• WHAT YOU NEED TO DO:
Report each line of the records where "assistance" occurs.
- - - -
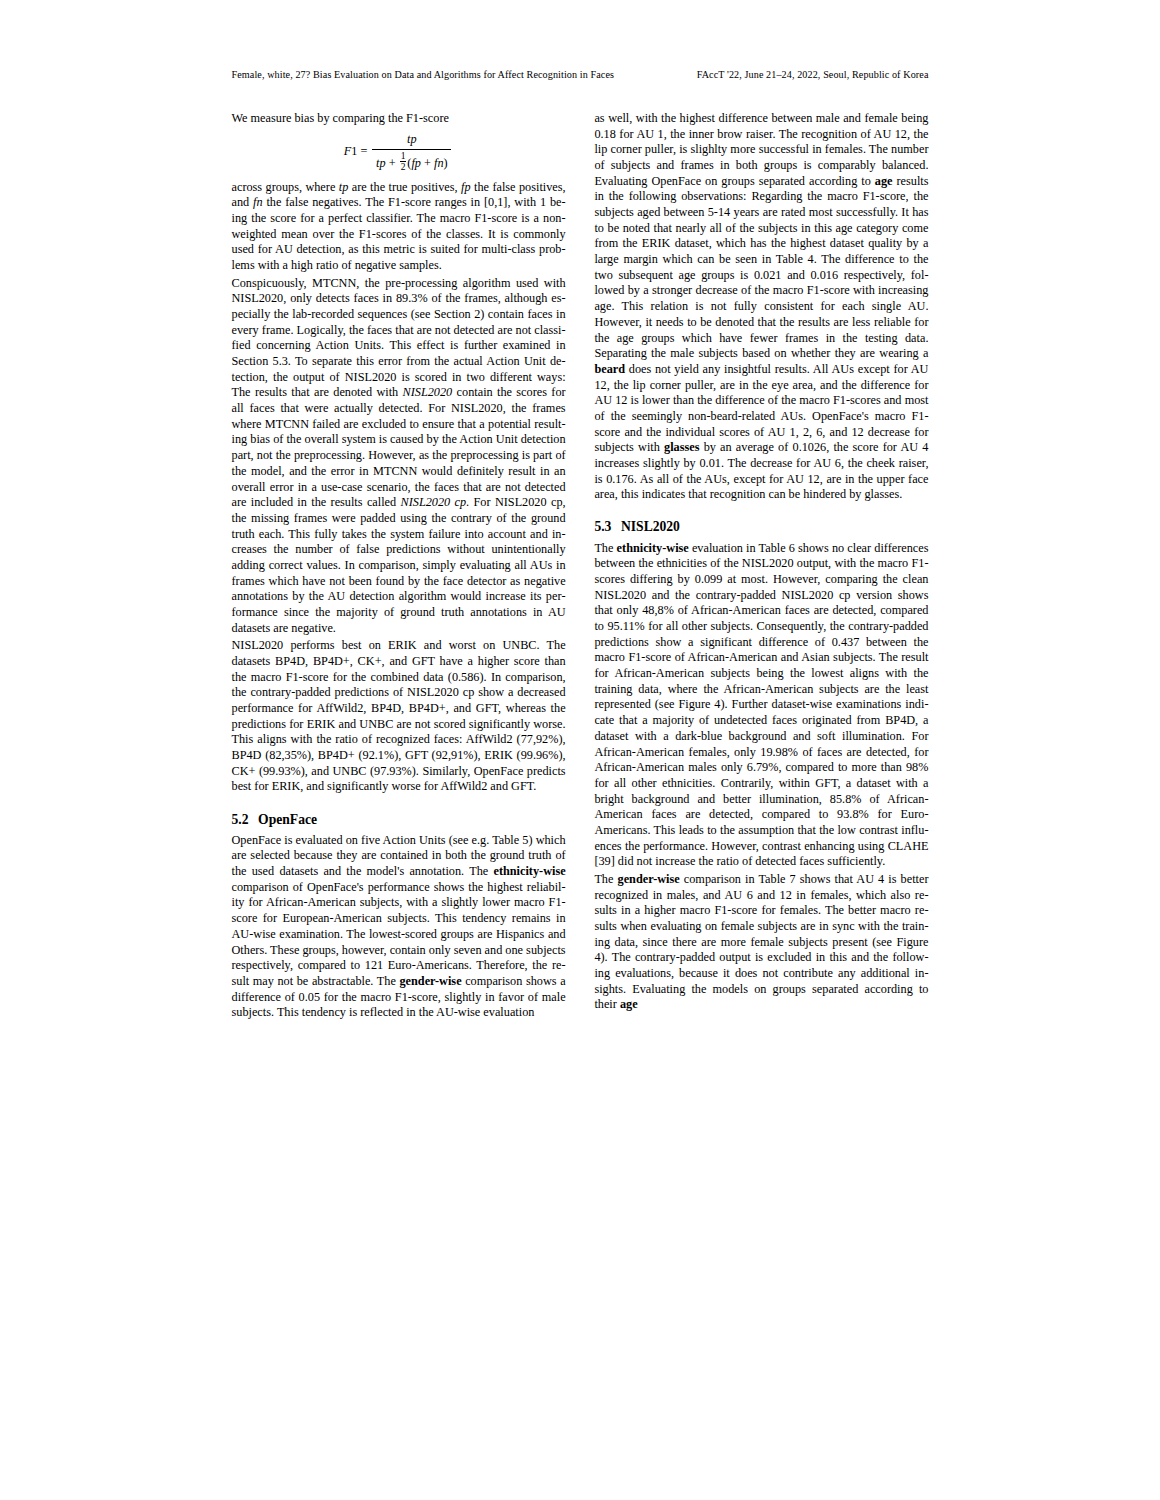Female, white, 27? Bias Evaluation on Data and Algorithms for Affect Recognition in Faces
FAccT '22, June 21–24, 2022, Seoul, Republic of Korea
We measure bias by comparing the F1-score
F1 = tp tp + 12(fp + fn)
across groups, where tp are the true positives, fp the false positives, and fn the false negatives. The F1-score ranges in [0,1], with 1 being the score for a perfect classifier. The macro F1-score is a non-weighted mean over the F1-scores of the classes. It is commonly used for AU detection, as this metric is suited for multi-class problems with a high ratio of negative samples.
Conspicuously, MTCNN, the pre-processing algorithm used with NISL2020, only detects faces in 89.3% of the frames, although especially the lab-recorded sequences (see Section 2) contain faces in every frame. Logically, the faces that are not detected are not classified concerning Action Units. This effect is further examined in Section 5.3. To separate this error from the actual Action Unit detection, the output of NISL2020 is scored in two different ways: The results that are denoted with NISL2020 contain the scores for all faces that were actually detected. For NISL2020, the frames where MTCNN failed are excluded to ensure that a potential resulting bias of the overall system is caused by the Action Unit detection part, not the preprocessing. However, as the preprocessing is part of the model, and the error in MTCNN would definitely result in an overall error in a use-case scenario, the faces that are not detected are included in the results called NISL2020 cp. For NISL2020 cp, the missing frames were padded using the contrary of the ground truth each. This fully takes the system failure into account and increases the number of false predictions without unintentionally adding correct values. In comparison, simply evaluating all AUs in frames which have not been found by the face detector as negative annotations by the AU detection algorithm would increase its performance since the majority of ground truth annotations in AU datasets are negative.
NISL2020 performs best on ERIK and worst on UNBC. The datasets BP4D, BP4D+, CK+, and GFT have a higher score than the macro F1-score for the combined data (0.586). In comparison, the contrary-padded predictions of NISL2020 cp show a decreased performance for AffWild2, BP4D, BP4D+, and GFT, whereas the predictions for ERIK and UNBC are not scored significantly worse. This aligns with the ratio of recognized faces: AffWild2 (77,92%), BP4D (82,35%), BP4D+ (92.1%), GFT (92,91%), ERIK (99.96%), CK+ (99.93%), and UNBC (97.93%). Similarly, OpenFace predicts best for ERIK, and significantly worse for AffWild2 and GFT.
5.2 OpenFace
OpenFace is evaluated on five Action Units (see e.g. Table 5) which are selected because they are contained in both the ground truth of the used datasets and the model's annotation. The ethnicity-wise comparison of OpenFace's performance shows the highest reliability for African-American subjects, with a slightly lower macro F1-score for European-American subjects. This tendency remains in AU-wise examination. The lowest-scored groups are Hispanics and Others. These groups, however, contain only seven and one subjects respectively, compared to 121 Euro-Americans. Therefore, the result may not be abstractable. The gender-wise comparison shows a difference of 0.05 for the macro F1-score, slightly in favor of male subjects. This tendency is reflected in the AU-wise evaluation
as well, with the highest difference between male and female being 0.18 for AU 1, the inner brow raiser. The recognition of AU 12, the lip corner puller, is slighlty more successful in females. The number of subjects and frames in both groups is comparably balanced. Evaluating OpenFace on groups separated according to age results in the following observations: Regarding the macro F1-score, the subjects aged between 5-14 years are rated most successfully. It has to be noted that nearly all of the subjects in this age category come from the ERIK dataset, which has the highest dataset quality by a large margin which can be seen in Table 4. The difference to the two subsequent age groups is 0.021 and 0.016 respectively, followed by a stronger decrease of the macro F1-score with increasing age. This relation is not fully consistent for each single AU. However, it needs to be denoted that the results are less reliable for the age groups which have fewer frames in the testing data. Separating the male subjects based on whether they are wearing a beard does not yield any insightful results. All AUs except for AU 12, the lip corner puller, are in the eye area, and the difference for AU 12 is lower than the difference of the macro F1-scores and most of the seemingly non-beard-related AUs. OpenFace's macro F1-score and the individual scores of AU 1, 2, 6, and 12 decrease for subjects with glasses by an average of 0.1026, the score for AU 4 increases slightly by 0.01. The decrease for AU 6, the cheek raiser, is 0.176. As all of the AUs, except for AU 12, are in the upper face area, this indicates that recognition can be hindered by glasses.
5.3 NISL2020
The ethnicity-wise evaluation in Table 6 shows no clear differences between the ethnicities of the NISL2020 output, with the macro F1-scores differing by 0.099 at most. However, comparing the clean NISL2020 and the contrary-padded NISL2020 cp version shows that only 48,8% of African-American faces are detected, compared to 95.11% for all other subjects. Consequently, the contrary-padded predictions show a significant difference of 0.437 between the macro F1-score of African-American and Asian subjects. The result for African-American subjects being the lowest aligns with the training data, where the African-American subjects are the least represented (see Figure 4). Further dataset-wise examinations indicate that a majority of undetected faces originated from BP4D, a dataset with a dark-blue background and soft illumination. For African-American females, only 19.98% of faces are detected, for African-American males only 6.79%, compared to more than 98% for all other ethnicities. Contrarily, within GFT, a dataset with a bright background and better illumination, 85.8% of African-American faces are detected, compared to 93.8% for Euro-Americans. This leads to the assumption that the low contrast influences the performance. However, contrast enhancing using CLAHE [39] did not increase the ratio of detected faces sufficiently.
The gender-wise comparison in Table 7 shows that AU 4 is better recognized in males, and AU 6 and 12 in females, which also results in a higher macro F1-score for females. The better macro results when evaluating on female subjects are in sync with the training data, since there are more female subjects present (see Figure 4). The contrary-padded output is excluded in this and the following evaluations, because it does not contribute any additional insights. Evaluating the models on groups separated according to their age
- - - -
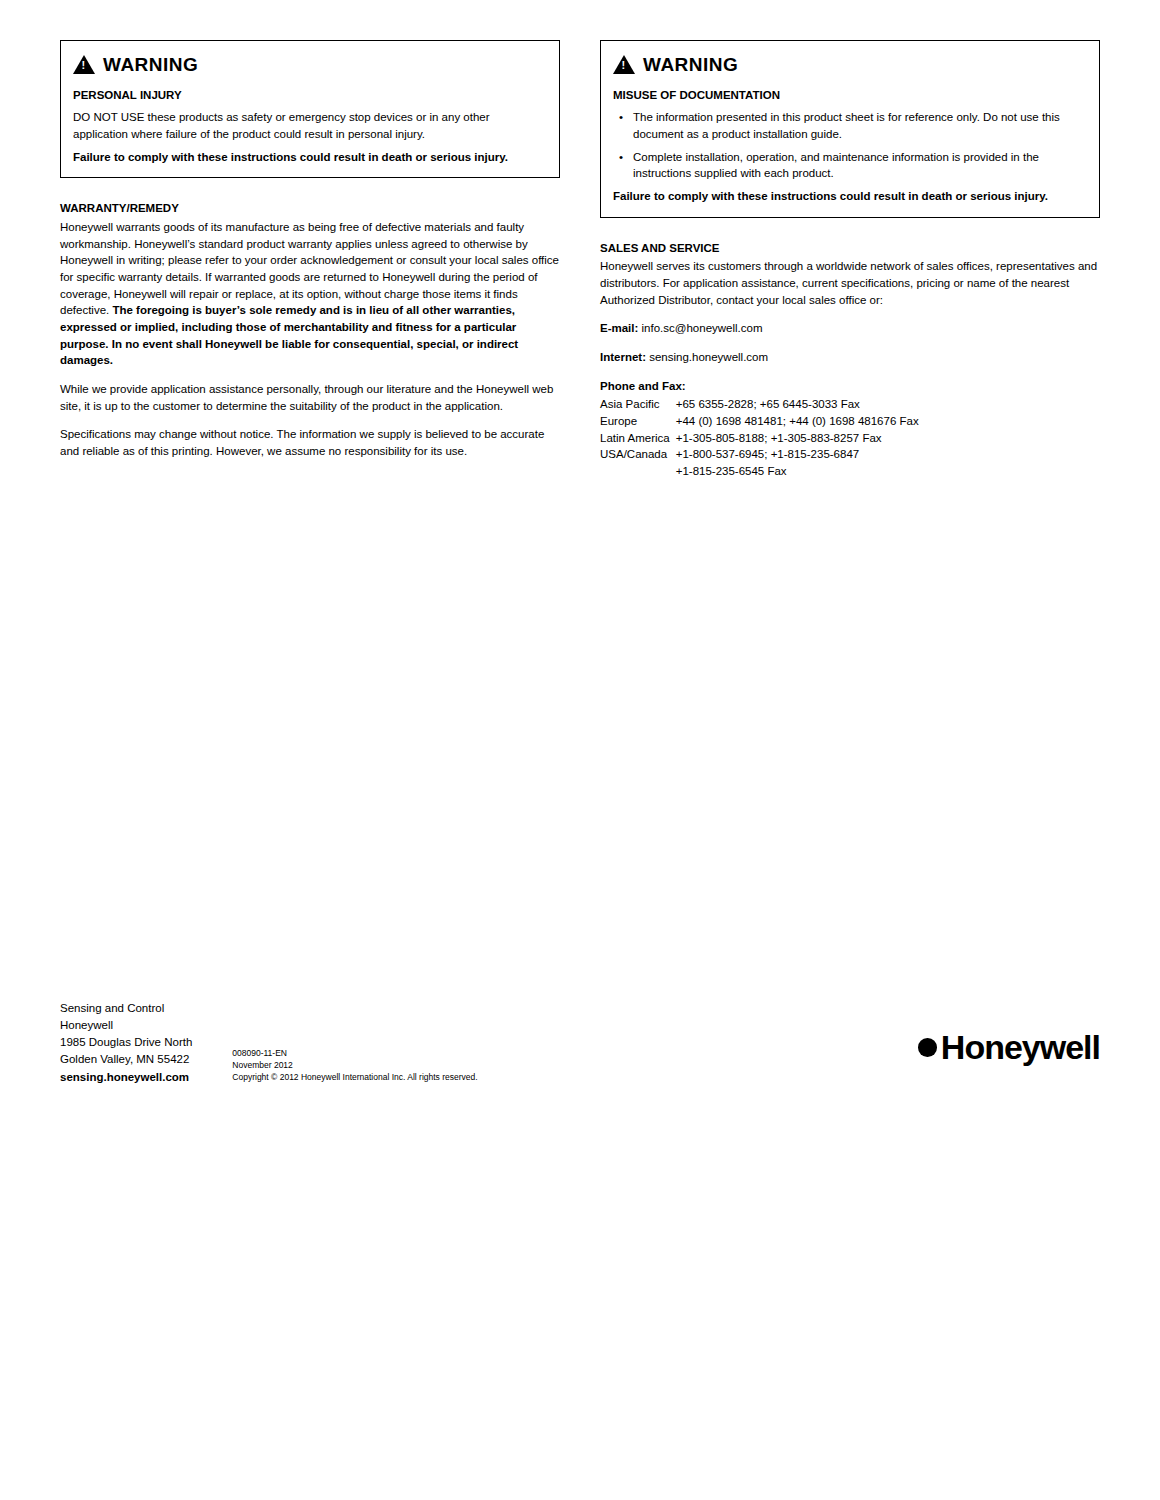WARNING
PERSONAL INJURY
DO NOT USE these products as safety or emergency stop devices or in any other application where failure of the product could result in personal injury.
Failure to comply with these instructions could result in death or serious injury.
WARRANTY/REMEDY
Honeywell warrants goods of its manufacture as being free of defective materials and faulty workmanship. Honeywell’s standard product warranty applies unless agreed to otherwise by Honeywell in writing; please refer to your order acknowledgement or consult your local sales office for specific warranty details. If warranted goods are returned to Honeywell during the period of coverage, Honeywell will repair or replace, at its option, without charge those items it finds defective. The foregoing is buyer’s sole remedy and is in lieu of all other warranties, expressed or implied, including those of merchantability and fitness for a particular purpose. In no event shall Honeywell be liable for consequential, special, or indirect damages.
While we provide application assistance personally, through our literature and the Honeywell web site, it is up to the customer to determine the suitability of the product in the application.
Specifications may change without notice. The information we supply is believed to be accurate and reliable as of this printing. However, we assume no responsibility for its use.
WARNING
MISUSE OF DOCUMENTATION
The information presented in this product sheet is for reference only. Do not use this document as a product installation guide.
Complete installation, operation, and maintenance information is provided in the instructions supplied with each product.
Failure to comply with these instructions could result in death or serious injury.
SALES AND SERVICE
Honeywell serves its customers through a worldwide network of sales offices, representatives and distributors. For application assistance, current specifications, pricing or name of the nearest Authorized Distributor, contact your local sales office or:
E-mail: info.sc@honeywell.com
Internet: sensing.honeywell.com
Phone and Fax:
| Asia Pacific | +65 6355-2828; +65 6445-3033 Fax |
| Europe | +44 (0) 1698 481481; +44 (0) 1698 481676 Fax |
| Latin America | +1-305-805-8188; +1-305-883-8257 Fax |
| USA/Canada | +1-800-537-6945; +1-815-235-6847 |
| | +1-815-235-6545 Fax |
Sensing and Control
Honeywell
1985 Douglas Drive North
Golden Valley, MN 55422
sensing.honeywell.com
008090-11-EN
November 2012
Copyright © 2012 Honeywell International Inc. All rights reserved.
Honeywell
- - - -
• TASK RESULT:
While we provide application assistance personally, through our literature and the Honeywell web site, it is up to the customer to determine the suitability of the product in the application.
Honeywell serves its customers through a worldwide network of sales offices, representatives and distributors. For application assistance, current specifications, pricing or name of the nearest Authorized Distributor, contact your local sales office or:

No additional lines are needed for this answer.